Health Foundation calls for 'significant action' to train and retain nurses

Health Foundation calls for 'significant action' to train and retain nurses


Nurse staffing is not keeping pace with demand for care. Picture: iStock

Nursing numbers aren't keeping pace with a steep rise in demand for care in the NHS, a report found.

The Health Foundation healthcare charity examined data from the Office for National Statistics (ONS) that show growth in healthcare 'activity' in England such as inpatient, outpatient and day-case procedures increased by 23% between 2010-17.

In contrast, the number of full-time-equivalent (FTE) nurses working in hospital and community health services increased by just 1% in the same period.

Steep growth in care delivered

The RCN estimates there is a 40,000-strong shortage of nurses in England's health service.

The Health Foundation warned this disparity presents a threat to the future of the NHS.

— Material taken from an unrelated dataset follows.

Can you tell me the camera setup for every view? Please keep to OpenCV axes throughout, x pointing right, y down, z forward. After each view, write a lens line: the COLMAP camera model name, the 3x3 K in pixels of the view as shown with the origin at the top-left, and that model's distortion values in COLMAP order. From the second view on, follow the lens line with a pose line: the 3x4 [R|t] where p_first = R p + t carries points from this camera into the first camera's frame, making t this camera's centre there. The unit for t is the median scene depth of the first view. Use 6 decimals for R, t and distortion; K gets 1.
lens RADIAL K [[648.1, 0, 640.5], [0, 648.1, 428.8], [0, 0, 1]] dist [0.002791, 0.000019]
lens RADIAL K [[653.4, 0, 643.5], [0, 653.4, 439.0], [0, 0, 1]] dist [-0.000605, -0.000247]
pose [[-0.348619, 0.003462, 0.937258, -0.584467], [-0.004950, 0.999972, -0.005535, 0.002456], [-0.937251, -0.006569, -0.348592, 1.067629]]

Health Foundation senior economics analyst Ben Gershlick said: 'The figures show that the steep growth in the amount of care being delivered by the health service this decade has not been matched by an adequate increase in the number of nurses.


Ben Gershlick of the
Health Foundation.

'The inevitable result of this divergence is increased pressure and mounting nurse workloads.

‘In the short-term, we can expect to see this pressure on staff continue as our projections suggest the NHS won’t be able to close the gap between demand and supply for nurses by 2023-24.'

‘Shortfall could top 100,000’

Mr Gershlick added that without 'significant policy action' to train and keep more nurses in the NHS, vacancies could rise to more than 100,000 in the next decade.

The government is expected to publish its Workforce Implementation Plan shortly, which it claims will 'ensure the NHS has staff it needs for the future'.